[TASK ITEM]: When a line contains the string "linejoin", it counts once; give the total of such lines in the entries below and nothing else.

[Stored items]:
= = =

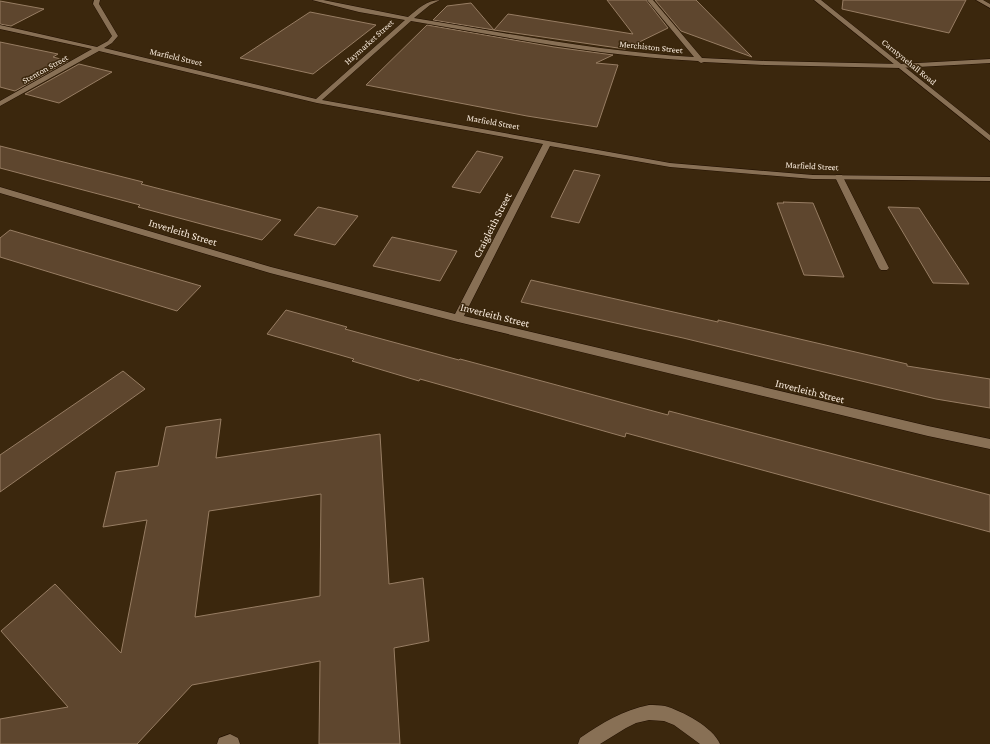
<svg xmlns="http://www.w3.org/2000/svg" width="990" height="744" font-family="'Crimson Pro',serif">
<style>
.building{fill:#5e462e;stroke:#977d63;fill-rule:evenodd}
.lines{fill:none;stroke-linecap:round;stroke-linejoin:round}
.service-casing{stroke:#210f00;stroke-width:1}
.minor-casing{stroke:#210f00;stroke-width:1}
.tertiary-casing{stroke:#210f00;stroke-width:1}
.service{fill:#887055;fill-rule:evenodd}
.minor{fill:#887055;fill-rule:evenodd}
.tertiary{fill:#887055;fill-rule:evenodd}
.labels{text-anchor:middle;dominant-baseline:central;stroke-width:3;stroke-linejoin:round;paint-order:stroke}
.far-street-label{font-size:9px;fill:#f9ebdc;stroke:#3b270d}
.street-label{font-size:11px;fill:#f9ebdc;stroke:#3b270d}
</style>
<rect width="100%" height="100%" fill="#3b270d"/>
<g class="building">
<path d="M607 0H646L668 28 625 49 494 30 508 14 633 34Z"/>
<path d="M655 0H696L752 57 681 31Z"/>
<path d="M843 0H966L949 33 842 9Z"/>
<path d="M0 1 44 9 11 26 0 24Z"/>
<path d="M471 3 494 30 433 20 447 6Z"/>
<path d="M310 12 376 25 313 74 240 58Z"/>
<path d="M427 25 554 47 613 55 596 63 618 65 597 127 527 116 366 85Z"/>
<path d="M0 42 58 54 53 57 68 61 15 91 0 87Z"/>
<path d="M79 64 112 72 59 103 25 94Z"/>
<path d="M0 146 143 182 141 184 281 220 262 240 205 225 138 207 140 205 0 168Z"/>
<path d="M477 151 503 157 480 193 452 187Z"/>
<path d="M574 170 600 175 579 223 551 217Z"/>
<path d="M783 202 813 203 844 277 804 275 777 203H784Z"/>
<path d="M318 207 358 216 335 245 294 235Z"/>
<path d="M888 207 919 208 969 284 933 283Z"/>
<path d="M10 230 153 272 201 286 177 311 0 257V238Z"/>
<path d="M392 237 457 251 440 281 373 266Z"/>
<path d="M531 280 718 322V320L907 364V366L990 379V408L936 399 683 338 521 302Z"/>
<path d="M286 310 347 327 345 329 459 360 460 359 668 415 669 411 990 495V532L626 433 625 437 420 379 419 381 352 361 354 359 267 334Z"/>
<path d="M123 371 145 389 0 492V455Z"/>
<path d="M221 419 216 458 380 434 389 584 423 578 429 641 394 648 400 744H319L320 661 192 685 137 744H0V719L68 707 1 631 55 584 121 653 147 520 103 527 116 472 158 466 166 427ZM321 494 320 596 195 617 209 511Z"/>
</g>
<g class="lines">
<g class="service-casing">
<g id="service">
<path d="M836 175H842L843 177 889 268 887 270H881L879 268 835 177Z"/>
<path d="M649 705C654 705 660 705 665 706 682 711 713 727 720 744H700L674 725 664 721 649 720 636 723 626 728 600 744H578L580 738C602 723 623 710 649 705Z"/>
<path d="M230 734 238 738 240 744H217L219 738Z"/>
</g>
</g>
<g class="minor-casing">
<g id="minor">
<path d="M94 0H100L99 4 118 36 112 43 104 48 316 99 405 20 359 12 312 0H323L408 17C418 9 427 0 440 0L430 5 414 18C507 33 600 52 694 57L647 0H653L702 58 765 61 900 64 990 59V63L900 68 765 65 704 62 701 63 698 61C601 56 506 37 411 21L322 100 670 163 813 175 990 177V181L813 179 670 167 550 146 464 316 928 426 990 439V449L928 436 458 322 270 273 0 193V187L271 267 455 314 543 144 317 103 99 51 0 106V101L92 49 0 29V25L97 47 108 41 112 36 93 4Z"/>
<path d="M976 0H983L990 4V8Z"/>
</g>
</g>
<g class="tertiary-casing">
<path id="tertiary" d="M814 0H821L990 135V141Z"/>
</g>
<use href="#service" class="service"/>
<use href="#minor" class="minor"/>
<use href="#tertiary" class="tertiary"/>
</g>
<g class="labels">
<g class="far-street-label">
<text transform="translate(369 42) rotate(-42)">Haymarket Street</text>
<text transform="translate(651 47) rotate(6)">Merchiston Street</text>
<text transform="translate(176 57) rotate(13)">Marfield Street</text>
<text transform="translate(909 62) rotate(39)">Carntynehall Road</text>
<text transform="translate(45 69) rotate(-29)">Stenton Street</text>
<text transform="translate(493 122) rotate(10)">Marfield Street</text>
<text transform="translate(812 166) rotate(3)">Marfield Street</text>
</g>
<g class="street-label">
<text transform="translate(492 225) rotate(-63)">Craigleith Street</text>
<text transform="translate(183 232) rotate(17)">Inverleith Street</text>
<text transform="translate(495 315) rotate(14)">Inverleith Street</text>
<text transform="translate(810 391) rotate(14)">Inverleith Street</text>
</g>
</g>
</svg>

= = =

[PROBLEM SOLUTION]: 2